October 29, 2020
Being able to hijack a Python package gives you a lot of opportunities. pip
does not just place a package to some specified location. It runs the setup.py
file that comes with most packages. This means you are effectively running unknown code on your machine every time you install a new package. Moreover, since pip
runs as your user, it has the same permissions you do1. It can read ssh keys, gpg keys, inspect your home directory or install ransomware, you name it. Furthermore, according to the tiobe index, Python is one of the most used languages in the world which makes it even more valuable resource to hijack. So, I hope, you are sold. Let’s do it!
Installing a malicious package on someone's computer is easier than one would think. To find out how do we perform the attack, we need to understand how pip
resolution works. Firstly, pip queries all repositories it knows. The default one is PyPI, however, you can specify additional ones with --extra-index-url
option. After getting responses, it chooses the latest available version of the package. If responses with the same versions are received from multiple repositories, pip
prefers PyPI or treats them equally.
The important part for us is that it chooses the package with the latest version. To inject our malicious package, all we need to do is to guess the name of a package and create a new one with a higher version. Then we upload it PyPI. We choose PyPI since it’s the most widely used registry. Now when someone tries to install the package with the same name from some internal registry, pip
will find our malicious version on PyPI and download it instead.
One thing we can do is to install only from trusted registries, which is not ideal. To install a package from an internal repository, we would need to host its dependencies as well. How will we choose which dependencies to host? The simplest solution would be to mirror the PyPI. However, that is not always possible2.
pip
can be also used in hash-checking mode to verify packages against tempering. To ensure the authenticity, developers need to download hashes for every package by hand from registries and verify it themselves, which is so tedious and clumsy nobody does it. Some tools like poetry try to make it more userfriendly and download and verify those hashes for you, nonetheless, since they're downloaded automatically from repositories, you lose the authenticity and are back in integrity check only.

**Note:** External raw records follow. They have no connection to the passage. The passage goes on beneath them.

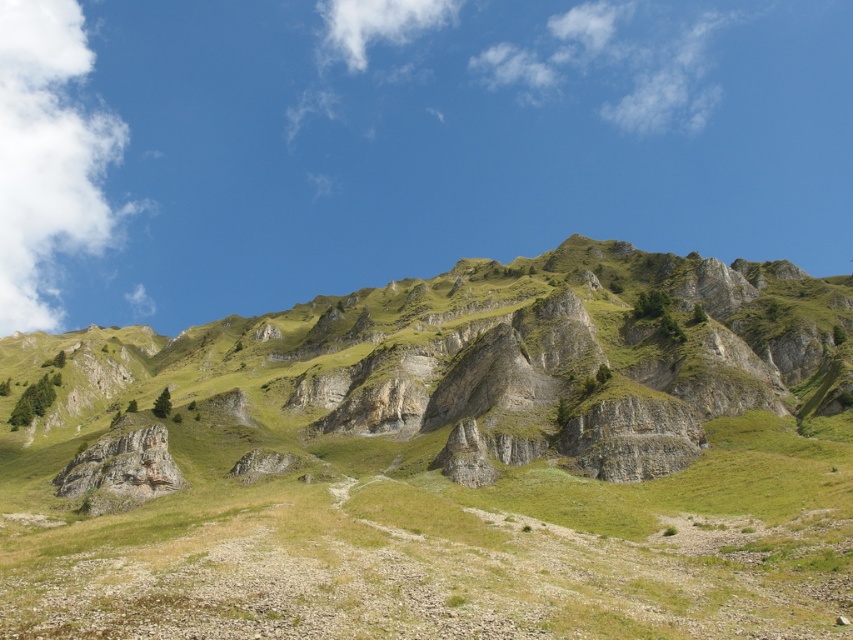
You are a hiker planning to ascend the mountain. You see a point marked at coordinates (x=445, y=460). Based on the scene description, what type of terrain would you expect to encounter at that location?

The point at coordinates (x=445, y=460) indicates green grassy mountain at upper center, so you can expect to encounter green grassy terrain there.

Consider the image. You are planning a hiking route and see the green grassy mountain at upper center and the white fluffy cloud at upper left. Which object is located lower in the image?

The green grassy mountain at upper center is positioned under the white fluffy cloud at upper left, so it is located lower in the image.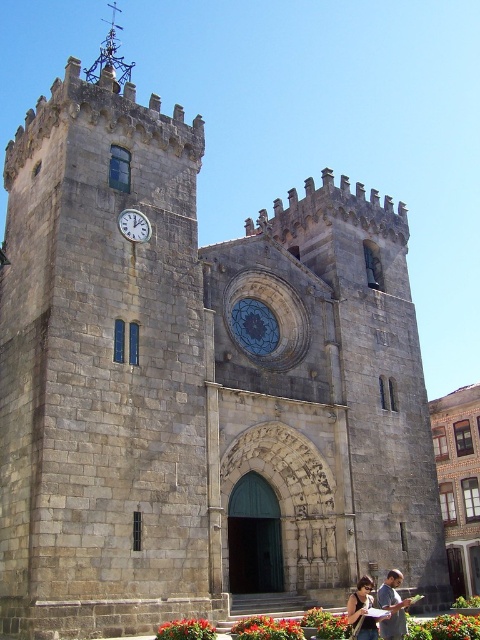
Is point (376, 637) in front of point (140, 224)?

That is True.

Describe the element at coordinates (381, 608) in the screenshot. I see `matte gray stone couple at center` at that location.

You are a GUI agent. You are given a task and a screenshot of the screen. Output one action in this format:
    pyautogui.click(x=<x>, y=<y>)
    Task: Click on the matte gray stone couple at center
    
    Given the screenshot: What is the action you would take?
    pyautogui.click(x=381, y=608)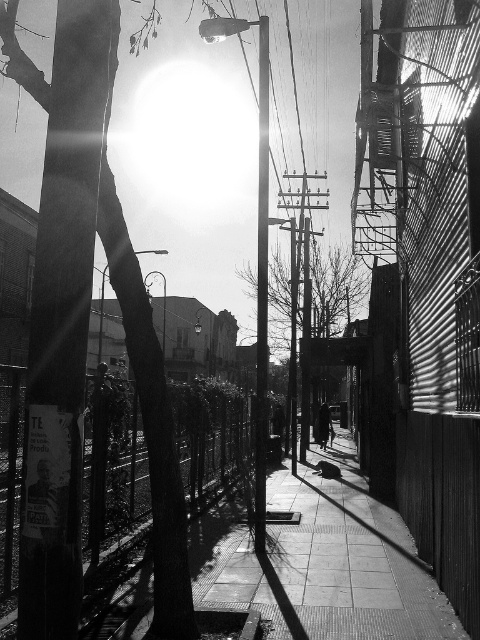
You are a delivery person who needs to place a large box on the ground. You see the smooth concrete pavement at center and the smooth metal pole at center. Which surface is shorter and suitable for placing the box?

The smooth concrete pavement at center is shorter than the smooth metal pole at center, so it is suitable for placing the box.

You are a delivery person who needs to walk from the sidewalk to the street. You see the smooth concrete pavement at center and the dark fabric coat at center. Which object is closer to the street?

The smooth concrete pavement at center is positioned on the left side of dark fabric coat at center, so the smooth concrete pavement at center is closer to the street.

Another solution is to be faster than the attacker. We create placeholders in PyPI first. The difference is that we will create them with low enough version instead of a higher one. Hence, when pip
will query repositories for the specified package, it will receive responses from the internal registry as well as from PyPI. However, the package version from PyPI will be lower and pip
will install the desired version.
Nonetheless, creating and uploading a placeholder package for every internal package is an awful amount of work. That’s why we created artifactory-pypi-scanner
which we use at Pan-Net. It lists all Python packages in a JFrog Artifactory instance. Then it checks whether they're present on PyPI and creates new ones with the same name if they do not exist on PyPI. What's more, when a conflicting package is found, the scanner will report it in a machine-readable format (JSON
) for further processing.
If you are interested, you can go-get it from source or download pre-built binaries from releases.
artifactory-pypi-scanner
is configured by environmental variables. For detailed usage instructions see configuration section in the GitHub repository.
$ artifactory-pypi-scanner | jq
Please say you're not running pip
with sudo
.
For example A lets you set permissions only on a registry level. Thus, enabling anyone with access right to Artifactory to overwrite your Python package.